Angeklater drogen- und alkoholabhängig
Der forensische Gutachter, Psychiater und Oberarzt des Inn-Salzach Klinikums, berichtete über die Krankengeschichte des Angeklagten, der drogen- und alkoholabhängig sei. Dabei überwiege aber inzwischen die Alkoholsucht. Der Proband sei ihm gut bekannt, weil er bereits mehrfach im Klinikum zu Entgiftung und Therapien aufgeschlagen sei. Auch zurzeit befinde er sich dort. Im Gegensatz zu früheren Aufenthalten zeige er sich erstmals tatsächlich glaubhaft willig, einen echten Therapieerfolg zu erzielen. Aus diesem Grunde empfahl er erneut den Maßregelvollzug anzuordnen, um diesen möglichen Erfolg nicht zu gefährden. Für den Tatzeitraum vermochte er eine eingeschränkte Schuldfähigkeit nicht auszuschließen.

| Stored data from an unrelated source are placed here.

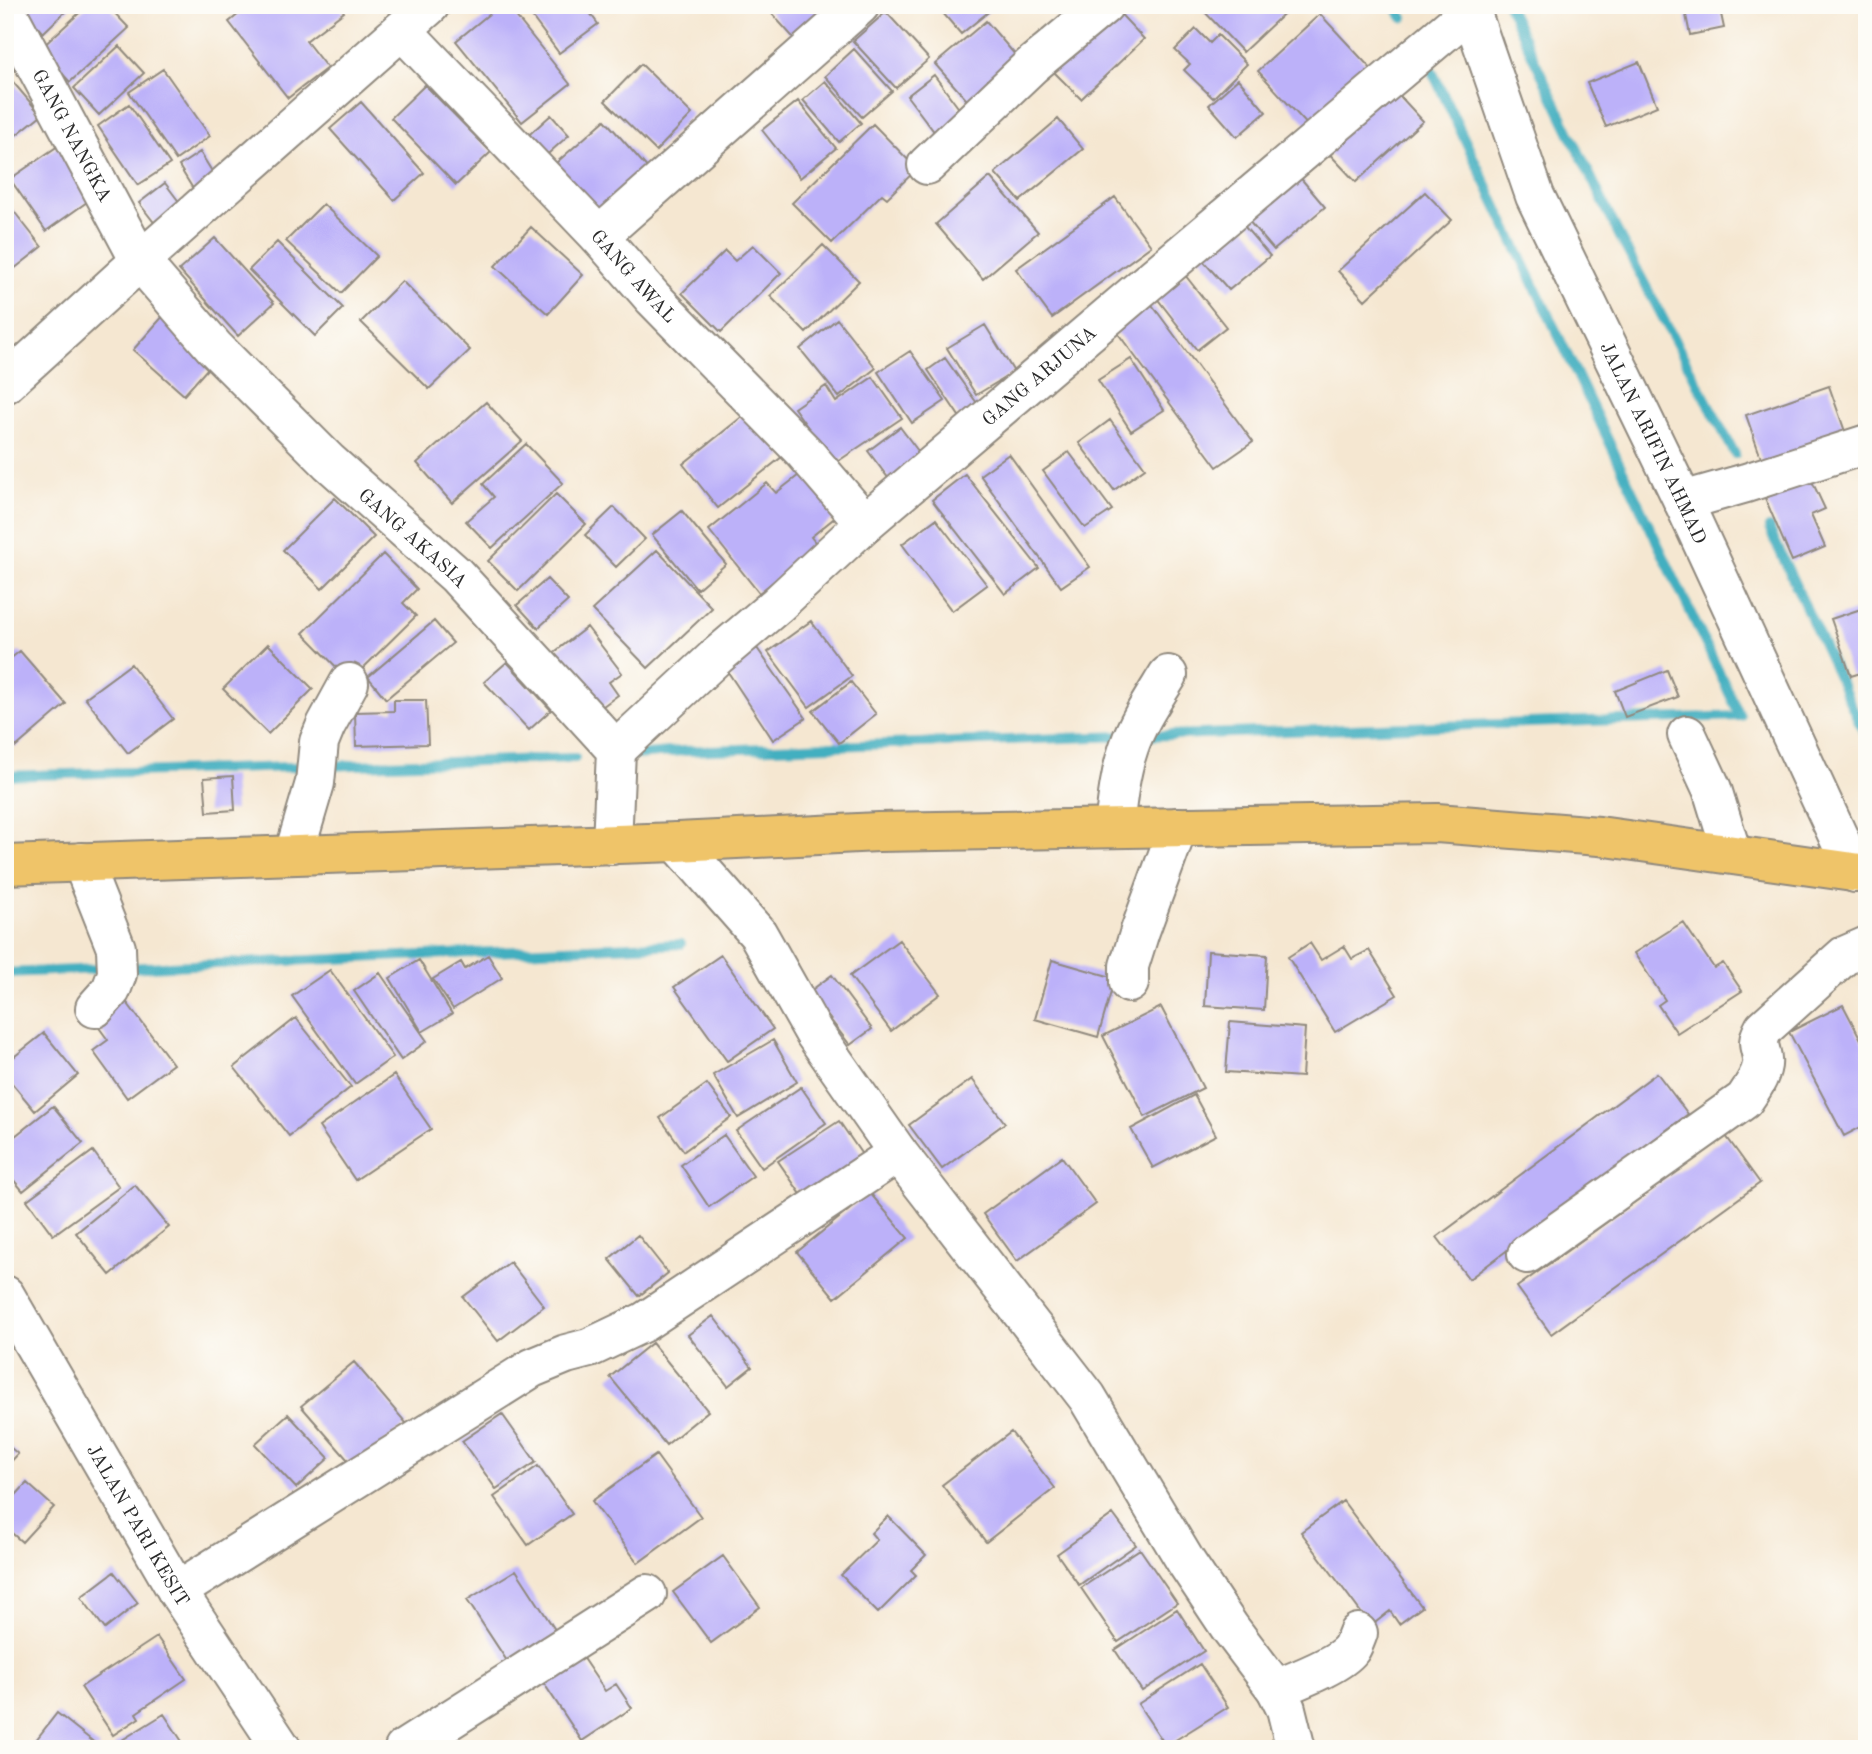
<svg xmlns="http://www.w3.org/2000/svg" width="1872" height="1754" font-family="'Old Standard TT',serif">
<rect width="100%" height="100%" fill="#fdfcf7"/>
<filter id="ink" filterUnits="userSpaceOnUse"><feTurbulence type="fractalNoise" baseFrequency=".0143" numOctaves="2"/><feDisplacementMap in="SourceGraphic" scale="14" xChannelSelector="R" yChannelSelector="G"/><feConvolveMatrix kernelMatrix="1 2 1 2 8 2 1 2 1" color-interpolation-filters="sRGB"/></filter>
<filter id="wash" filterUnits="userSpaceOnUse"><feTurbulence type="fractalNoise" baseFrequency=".00686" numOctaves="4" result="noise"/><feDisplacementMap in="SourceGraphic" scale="28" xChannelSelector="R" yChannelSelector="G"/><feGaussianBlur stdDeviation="1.57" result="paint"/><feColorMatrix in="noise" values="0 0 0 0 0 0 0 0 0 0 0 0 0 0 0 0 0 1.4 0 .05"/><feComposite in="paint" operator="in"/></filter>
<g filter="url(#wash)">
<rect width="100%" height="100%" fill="#f5e7d1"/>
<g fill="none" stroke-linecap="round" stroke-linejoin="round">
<path stroke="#42afc0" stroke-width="10" d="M1394,5L1403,18
M1508,5L1621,239L1735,454
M1769,528L1867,739
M1142,736L1740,716L1432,71
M635,755L682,751L1126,736
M5,776L575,758
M5,973L681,944"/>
</g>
<g id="blocks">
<path fill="#bcb1f9" d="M17,5H72L43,33Z
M88,5H107L129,28L70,82L40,49Z
M250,5H339L344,12L306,41L327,68L288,98L229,22Z
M500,5H507L570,84L522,122L456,41Z
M523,5H584L598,24L559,53Z
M764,5H844L800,45Z
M936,5H997L961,34Z
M1112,5L1144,39L1081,99L1046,64Z
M1202,5H1293L1243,52L1200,7Z
M1684,5H1719L1724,28L1690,35Z
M886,12L929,59L896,88L853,41Z
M1320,14L1374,72L1312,130L1258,71Z
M986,21L1023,64L973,107L935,64Z
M1196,29L1210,43L1218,35L1247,64L1213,98L1184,70L1190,64L1175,50Z
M119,46L144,73L99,115L74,88Z
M854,49L892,91L862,117L825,76Z
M5,57L15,69L5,77Z
M1639,62L1657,106L1606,127L1587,83Z
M641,64L692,114L656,151L605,101Z
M163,69L210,136L176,160L129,92Z
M934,75L969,122L942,142L907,96Z
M1238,79L1266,112L1237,137L1209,105Z
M825,81L861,123L839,142L803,100Z
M13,82L41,115L5,144V88Z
M1388,83L1423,121L1356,182L1321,145Z
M425,85L491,152L456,185L391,118Z
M798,101L836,148L800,178L762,130Z
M361,102L424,173L394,200L330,129Z
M129,104L170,164L138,185L98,126Z
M551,115L569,135L540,161L522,141Z
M1058,119L1083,149L1020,201L995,173Z
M605,120L650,171L594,221L548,170Z
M873,124L917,169L887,198L882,194L832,243L792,203Z
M58,146L94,197L46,231L10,179Z
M200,152L216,178L195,192L179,166Z
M1293,169L1325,207L1274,250L1241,212Z
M990,177L1038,232L983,279L936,224Z
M165,183L189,215L163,234L139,203Z
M1425,192L1452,220L1365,300L1338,271Z
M1115,197L1151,246L1052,318L1016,269Z
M5,200L42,247L5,276Z
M323,204L377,256L341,293L286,241Z
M1238,219L1270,256L1229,290L1197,254Z
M531,227L583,275L548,314L495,266Z
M215,238L274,303L238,336L179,270Z
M277,242L343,308L315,336L249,270Z
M753,245L781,273L721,332L682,293L725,251L735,261Z
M823,245L859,281L806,333L770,296Z
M1185,275L1226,327L1197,350L1156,297Z
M402,281L470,350L429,389L361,322Z
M1150,302L1253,442L1217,467L1114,328Z
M165,314L216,359L184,395L133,350Z
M837,319L876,368L839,397L800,349Z
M985,325L1014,372L976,395L947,348Z
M910,351L945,401L912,423L878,372Z
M945,358L979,406L961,419L928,370Z
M1131,359L1164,410L1131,431L1098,380Z
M873,377L902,418L834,464L794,408L826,386L836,402Z
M1829,386L1849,443L1766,472L1746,415Z
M486,402L522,441L452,503L417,463Z
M748,412L783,456L718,508L683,464Z
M1110,420L1145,468L1114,490L1079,443Z
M900,427L927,463L895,487L868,451Z
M526,444L563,483L492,548L466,521L494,497L483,484Z
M1069,452L1112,510L1085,528L1043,471Z
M1009,454L1090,567L1061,587L980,475Z
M803,472L838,515L811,537L818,546L759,593L709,530L767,483L776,493Z
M965,474L1039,568L1005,594L932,500Z
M1811,479L1825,509L1811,515L1825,547L1792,561L1765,498Z
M556,494L586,524L518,591L488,561Z
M335,498L374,537L322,589L283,550Z
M614,507L645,539L616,567L585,535Z
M682,511L726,564L697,589L652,535Z
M936,519L987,585L952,611L902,544Z
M657,550L712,608L648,668L592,610Z
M383,554L417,589L403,603L416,616L350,681L303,633Z
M547,579L568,601L538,628L517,605Z
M1867,607V671L1851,676L1831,619Z
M434,621L453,643L386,699L368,677Z
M811,621L852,676L809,707L768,652Z
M587,627L622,673L609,682L618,695L595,712L547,658Z
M268,644L313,689L268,734L223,689Z
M757,648L806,718L773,740L726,669Z
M20,651L66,704L16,747L5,734V663Z
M507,662L551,710L529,730L484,682Z
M131,664L173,719L128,753L85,698Z
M1667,670L1678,697L1625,717L1615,691Z
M851,682L876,714L839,743L813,711Z
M394,700H426L428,744L356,746L355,712L394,711Z
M233,776L235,810L207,812L204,778Z
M1683,922L1714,968L1723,963L1742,991L1677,1033L1658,1005L1665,1000L1634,953Z
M899,940L940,994L891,1031L850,976Z
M1310,943L1321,960L1344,946L1352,959L1369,950L1397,995L1335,1032L1288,957Z
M1208,951L1267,955L1264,1010L1205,1006Z
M488,955L502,978L453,1009L433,979L461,962L465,969Z
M721,955L773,1029L727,1061L674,987Z
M419,960L452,1014L422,1032L390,978Z
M1052,960L1115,978L1098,1037L1035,1019Z
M330,970L393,1057L355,1084L292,996Z
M380,973L427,1041L401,1060L354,991Z
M832,975L872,1029L850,1045L809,992Z
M122,996L173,1064L127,1098L93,1051L108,1040L92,1018Z
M1843,1005L1867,1051V1124L1844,1136L1789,1032Z
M1161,1007L1203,1088L1145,1117L1103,1036Z
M296,1018L351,1087L289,1136L234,1067Z
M1230,1022L1305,1028L1302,1077L1226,1072Z
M44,1033L78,1075L35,1111L5,1075V1064Z
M773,1040L797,1082L738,1118L713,1075Z
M1657,1073L1688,1114L1469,1279L1437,1237Z
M394,1075L431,1129L355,1180L319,1127Z
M972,1079L1005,1123L942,1169L909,1125Z
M707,1084L731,1117L684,1151L660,1118Z
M801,1087L826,1123L762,1168L736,1131Z
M1194,1095L1216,1135L1153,1168L1131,1129Z
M53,1106L83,1143L23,1191L5,1170V1144Z
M839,1121L865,1159L805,1200L778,1161Z
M724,1135L753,1176L709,1207L681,1165Z
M1726,1136L1760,1183L1551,1334L1517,1287Z
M93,1151L119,1187L53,1235L27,1200Z
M1062,1157L1096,1204L1017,1261L983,1214Z
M135,1185L169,1227L110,1275L76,1233Z
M870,1193L908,1238L835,1298L797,1252Z
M638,1235L668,1273L639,1296L609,1259Z
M510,1262L544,1306L498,1341L463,1297Z
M713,1316L752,1367L728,1386L688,1335Z
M652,1343L708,1411L666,1445L610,1377Z
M354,1362L407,1424L354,1467L301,1406Z
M288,1414L329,1458L296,1488L255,1444Z
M502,1414L536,1462L496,1489L462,1441Z
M1011,1432L1055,1488L986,1542L942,1485Z
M5,1443L18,1454L5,1468Z
M656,1455L701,1517L638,1563L592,1501Z
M538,1466L572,1514L528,1545L494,1497Z
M27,1483L54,1507L22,1542L5,1527V1507Z
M1343,1501L1422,1607L1399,1624L1390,1611L1371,1626L1301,1532Z
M1113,1514L1136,1545L1079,1585L1057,1554Z
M888,1516L926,1555L911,1570L916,1575L878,1613L841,1575L877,1540L871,1533Z
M1140,1549L1177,1603L1118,1642L1081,1588Z
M723,1556L760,1607L711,1643L673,1592Z
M516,1570L561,1639L513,1670L467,1600Z
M114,1572L138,1603L105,1629L81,1597Z
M1177,1609L1204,1651L1142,1691L1115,1650Z
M157,1637L186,1679L136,1713L139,1718L113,1735L81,1687Z
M582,1657L605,1691L616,1684L632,1708L582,1741L543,1682Z
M1200,1664L1228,1707L1166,1746L1138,1704Z
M57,1713L100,1747L98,1749H29Z
M164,1714L187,1749H117L114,1745Z"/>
</g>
</g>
<g filter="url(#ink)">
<use href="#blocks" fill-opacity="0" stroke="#90897e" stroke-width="2"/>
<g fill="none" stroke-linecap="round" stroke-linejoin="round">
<g stroke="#90897e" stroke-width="42">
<g id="minor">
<path id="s1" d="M1469,5L1535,196L1683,501L1855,873"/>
<path id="s2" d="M5,8L140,261L214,347L329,462L456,575L616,750L612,845"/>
<path id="s3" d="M402,30L599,236L653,298L804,452L865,523"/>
<path d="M927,165L1032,65L1104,5"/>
<path d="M599,236L860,5"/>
<path d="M5,384L140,261L430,5"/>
<path d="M1683,501L1746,483L1867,444"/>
<path d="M1687,735L1712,789L1732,854"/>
<path id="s4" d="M616,750L717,656L777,605L865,523L1146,284L1471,10"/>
<path d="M1114,828C1117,801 1120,773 1129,747C1138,721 1154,698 1168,675"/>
<path d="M677,842L758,934L814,1033L898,1153L1087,1397L1186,1562L1230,1628L1276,1689L1286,1709L1296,1749"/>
<path d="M294,854L315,783L319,742L326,725L349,683"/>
<path d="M82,862L116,948L117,974L111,990L95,1008"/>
<path d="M1129,983V966L1140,931L1178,827"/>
<path d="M1527,1254L1744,1100C1751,1090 1760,1078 1762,1065C1764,1048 1753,1048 1764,1028L1844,956L1867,946"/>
<path id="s5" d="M5,1295L177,1591L282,1749"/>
<path d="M177,1591L532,1368L566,1354L589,1348L644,1322L898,1153"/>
<path d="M1276,1689C1295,1681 1339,1665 1351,1649C1354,1644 1356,1638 1358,1633"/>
<path d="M404,1749L647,1594"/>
</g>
</g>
<g stroke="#90897e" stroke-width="42">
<path id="major" d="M5,865L677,842L878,832L1437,823L1599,836L1867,874"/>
</g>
<use href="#minor" stroke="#fff" stroke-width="38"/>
<use href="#major" stroke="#efc469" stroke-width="38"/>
</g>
</g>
<g text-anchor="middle" stroke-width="7" stroke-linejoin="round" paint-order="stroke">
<g font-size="19" fill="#2b2b2b" stroke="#fdfcf7">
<text dy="7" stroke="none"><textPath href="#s2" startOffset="144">GANG NANGKA</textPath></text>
<text dy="7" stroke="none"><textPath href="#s3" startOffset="338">GANG AWAL</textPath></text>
<text dy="7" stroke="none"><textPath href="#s4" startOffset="565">GANG ARJUNA</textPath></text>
<text dy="7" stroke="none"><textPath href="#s1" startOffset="476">JALAN ARIFIN AHMAD</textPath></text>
<text dy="7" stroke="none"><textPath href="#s2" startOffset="676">GANG AKASIA</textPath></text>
<text dy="7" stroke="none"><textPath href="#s5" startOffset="266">JALAN PARI KESIT</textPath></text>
</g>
</g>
<rect width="1872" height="1754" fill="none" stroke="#fdfcf7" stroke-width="28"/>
</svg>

In seinem Schlussvortrag verwies der Staatsanwalt auf die umfangreiche, auch einschlägige Vorstrafenliste. Auch bestritt er eine Notwehrsituation, wie sie der Angeklagte anführen wollte. Eine Strafrahmenverschiebung stellte er mit dem Gutachter fest, zumal der Angeklagte erheblich alkoholisiert gewesen sei. Dennoch beantragte er eine Haftstrafe von drei Jahren und drei Monaten. Eine weitere Therapie wollte er ihm aber nicht verweigern und beantragte die Therapie im weiteren Maßregelvollzug.
Partnerin ohne Strafverfolgungsinteresse
Die Verteidigerin, Rechtsanwältin Gabriele Sachse, stimmte dem Staatsanwalt insoweit zu, als es wohl keine Notwehrsituation gegeben habe. Die Erinnerung des Angeklagten spiele ihm da sicherlich einen Streich. Auch verwies sie darauf, dass es von Seiten seiner Partnerin keinerlei Strafverfolgungsinteresse gebe. Deshalb hielt sie eine Strafe von zwei Jahren und drei Monaten für ausreichend, ebenso wie die weitere Therapie im Strafregelvollzug.
Das Schöffengericht verurteilte ihn schließlich zu zwei Jahren und sieben Monaten Haft und wollte ihm die Chance einer Therapie auch nicht verweigern.